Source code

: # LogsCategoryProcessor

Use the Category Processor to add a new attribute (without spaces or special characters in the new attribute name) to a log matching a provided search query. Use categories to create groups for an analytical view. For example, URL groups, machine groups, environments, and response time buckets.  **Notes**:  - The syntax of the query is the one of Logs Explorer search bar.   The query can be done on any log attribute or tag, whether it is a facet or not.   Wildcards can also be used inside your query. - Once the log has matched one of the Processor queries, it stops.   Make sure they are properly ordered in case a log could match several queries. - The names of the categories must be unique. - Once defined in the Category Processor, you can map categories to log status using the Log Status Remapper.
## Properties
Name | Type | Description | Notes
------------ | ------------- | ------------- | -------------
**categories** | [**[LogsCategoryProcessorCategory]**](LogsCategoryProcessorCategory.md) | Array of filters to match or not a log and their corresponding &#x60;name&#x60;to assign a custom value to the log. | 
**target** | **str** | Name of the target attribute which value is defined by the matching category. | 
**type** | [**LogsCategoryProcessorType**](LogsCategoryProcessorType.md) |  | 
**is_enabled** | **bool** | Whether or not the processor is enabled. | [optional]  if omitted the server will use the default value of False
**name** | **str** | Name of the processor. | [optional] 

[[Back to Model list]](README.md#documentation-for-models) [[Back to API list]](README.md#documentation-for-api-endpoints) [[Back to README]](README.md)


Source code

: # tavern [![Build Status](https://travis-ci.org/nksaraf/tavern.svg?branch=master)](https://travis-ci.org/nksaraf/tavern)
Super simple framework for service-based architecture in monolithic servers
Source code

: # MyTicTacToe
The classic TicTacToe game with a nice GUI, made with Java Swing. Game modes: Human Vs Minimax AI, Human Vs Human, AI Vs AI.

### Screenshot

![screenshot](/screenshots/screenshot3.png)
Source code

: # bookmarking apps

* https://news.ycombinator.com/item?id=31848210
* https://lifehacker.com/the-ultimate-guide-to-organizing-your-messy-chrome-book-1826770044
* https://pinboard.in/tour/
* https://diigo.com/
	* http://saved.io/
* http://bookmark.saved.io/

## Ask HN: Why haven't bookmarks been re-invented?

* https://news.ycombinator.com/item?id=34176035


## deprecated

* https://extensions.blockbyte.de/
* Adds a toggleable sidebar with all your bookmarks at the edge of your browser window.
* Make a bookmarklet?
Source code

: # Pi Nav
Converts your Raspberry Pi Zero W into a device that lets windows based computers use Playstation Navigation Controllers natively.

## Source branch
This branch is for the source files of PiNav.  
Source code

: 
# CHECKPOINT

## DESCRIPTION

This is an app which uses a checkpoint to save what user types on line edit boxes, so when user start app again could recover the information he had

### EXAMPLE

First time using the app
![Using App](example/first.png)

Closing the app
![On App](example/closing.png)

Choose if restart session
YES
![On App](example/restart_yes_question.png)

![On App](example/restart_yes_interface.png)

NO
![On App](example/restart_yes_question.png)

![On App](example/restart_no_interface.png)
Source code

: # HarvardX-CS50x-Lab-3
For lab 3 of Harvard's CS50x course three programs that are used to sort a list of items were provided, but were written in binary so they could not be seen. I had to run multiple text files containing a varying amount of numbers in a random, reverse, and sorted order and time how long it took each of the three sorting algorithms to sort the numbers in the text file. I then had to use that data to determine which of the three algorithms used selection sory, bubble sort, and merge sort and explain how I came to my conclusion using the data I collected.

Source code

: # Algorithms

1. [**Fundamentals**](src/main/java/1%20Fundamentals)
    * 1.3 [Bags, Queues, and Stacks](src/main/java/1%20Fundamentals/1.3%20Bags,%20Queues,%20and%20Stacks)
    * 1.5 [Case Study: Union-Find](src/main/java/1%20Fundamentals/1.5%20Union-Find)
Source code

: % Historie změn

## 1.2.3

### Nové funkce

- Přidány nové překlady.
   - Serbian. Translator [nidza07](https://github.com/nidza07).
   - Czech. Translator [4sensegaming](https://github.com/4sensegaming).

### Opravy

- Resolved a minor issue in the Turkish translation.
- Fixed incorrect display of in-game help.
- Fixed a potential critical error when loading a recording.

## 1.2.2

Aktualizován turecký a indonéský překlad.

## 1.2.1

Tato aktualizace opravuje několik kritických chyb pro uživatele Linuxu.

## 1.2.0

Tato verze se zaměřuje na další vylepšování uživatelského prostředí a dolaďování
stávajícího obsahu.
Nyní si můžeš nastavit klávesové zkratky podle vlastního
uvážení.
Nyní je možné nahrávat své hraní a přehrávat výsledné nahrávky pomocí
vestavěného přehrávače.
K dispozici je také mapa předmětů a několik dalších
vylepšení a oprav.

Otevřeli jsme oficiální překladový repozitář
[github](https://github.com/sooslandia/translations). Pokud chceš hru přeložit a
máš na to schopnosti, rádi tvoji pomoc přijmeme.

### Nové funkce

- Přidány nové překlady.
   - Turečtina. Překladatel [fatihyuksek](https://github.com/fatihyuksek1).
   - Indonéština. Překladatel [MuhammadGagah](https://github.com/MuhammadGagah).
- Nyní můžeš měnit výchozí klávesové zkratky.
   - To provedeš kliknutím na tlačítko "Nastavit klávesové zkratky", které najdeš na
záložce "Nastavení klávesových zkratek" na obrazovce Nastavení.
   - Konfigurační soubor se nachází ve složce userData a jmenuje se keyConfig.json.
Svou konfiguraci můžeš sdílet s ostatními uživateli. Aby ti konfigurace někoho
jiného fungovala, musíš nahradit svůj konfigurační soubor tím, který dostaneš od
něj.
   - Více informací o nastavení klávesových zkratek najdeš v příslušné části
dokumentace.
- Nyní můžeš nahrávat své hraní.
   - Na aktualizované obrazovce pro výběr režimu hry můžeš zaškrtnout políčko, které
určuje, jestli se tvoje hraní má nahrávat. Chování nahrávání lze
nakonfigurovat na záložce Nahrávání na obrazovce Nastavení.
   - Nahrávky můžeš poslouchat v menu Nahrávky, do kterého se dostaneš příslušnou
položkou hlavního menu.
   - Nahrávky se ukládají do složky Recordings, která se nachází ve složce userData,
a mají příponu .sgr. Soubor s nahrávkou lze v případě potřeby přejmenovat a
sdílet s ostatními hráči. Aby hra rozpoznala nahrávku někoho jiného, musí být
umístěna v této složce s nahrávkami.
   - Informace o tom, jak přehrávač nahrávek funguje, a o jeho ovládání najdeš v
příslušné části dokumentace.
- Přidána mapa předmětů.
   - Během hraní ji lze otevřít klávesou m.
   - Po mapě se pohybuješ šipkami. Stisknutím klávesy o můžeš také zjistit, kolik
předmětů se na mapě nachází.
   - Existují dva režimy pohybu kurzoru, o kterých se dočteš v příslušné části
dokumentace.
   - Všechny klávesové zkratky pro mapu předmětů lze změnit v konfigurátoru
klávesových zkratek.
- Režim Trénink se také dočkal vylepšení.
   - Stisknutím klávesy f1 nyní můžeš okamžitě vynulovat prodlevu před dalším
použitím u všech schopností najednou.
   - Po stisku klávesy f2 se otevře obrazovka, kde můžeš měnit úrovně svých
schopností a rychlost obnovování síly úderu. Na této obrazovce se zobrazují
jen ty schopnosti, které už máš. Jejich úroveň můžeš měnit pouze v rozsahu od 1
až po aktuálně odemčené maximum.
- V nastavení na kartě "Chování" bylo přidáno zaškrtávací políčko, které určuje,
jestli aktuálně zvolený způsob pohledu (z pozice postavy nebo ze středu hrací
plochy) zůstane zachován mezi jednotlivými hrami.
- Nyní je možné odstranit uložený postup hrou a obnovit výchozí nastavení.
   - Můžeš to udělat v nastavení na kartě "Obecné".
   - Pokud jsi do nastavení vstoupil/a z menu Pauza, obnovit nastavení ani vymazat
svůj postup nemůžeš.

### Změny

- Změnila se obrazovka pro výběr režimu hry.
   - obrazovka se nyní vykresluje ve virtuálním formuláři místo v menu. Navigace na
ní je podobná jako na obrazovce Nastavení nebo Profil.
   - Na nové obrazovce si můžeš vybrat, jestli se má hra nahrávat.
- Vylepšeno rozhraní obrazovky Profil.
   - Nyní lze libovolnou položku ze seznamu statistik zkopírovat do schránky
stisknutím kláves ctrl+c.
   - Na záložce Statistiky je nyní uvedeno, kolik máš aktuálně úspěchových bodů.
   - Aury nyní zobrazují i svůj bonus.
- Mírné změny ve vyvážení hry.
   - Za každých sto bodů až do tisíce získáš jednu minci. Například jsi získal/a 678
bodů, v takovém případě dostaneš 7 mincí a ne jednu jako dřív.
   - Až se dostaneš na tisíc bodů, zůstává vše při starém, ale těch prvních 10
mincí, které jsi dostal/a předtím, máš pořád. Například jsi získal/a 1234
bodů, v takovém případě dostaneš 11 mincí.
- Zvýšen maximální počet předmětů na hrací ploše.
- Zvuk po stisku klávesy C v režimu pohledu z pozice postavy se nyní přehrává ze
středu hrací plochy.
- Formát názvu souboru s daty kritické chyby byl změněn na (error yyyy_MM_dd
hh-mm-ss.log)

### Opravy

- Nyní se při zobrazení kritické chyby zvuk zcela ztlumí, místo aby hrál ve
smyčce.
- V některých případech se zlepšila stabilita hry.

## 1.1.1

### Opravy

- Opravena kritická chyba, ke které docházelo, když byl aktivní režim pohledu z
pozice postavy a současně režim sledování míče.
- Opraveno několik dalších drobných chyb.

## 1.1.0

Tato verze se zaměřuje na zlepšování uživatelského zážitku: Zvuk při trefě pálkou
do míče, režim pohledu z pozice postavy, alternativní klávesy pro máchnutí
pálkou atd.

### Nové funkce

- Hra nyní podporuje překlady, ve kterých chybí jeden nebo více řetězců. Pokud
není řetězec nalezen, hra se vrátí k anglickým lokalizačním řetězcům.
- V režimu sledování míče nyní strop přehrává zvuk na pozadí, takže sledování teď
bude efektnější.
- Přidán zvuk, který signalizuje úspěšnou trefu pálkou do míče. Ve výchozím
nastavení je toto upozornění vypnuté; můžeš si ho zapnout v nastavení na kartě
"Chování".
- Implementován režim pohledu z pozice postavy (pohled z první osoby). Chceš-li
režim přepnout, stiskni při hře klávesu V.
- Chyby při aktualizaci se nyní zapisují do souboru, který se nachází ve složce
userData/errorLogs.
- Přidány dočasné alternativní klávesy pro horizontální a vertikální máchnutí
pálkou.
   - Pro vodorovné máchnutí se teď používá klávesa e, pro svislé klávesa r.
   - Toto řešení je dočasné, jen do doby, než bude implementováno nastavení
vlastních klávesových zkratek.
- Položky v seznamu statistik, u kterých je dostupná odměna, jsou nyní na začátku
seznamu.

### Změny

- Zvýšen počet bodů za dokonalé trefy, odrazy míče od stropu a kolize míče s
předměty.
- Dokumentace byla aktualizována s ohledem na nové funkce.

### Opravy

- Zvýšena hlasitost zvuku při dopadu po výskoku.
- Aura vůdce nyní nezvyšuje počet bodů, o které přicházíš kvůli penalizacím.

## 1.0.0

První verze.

***

* About this task *
Give the number of lines in the data that contain the word "nahrávat", and add no other text.

* Output for this exercise *
4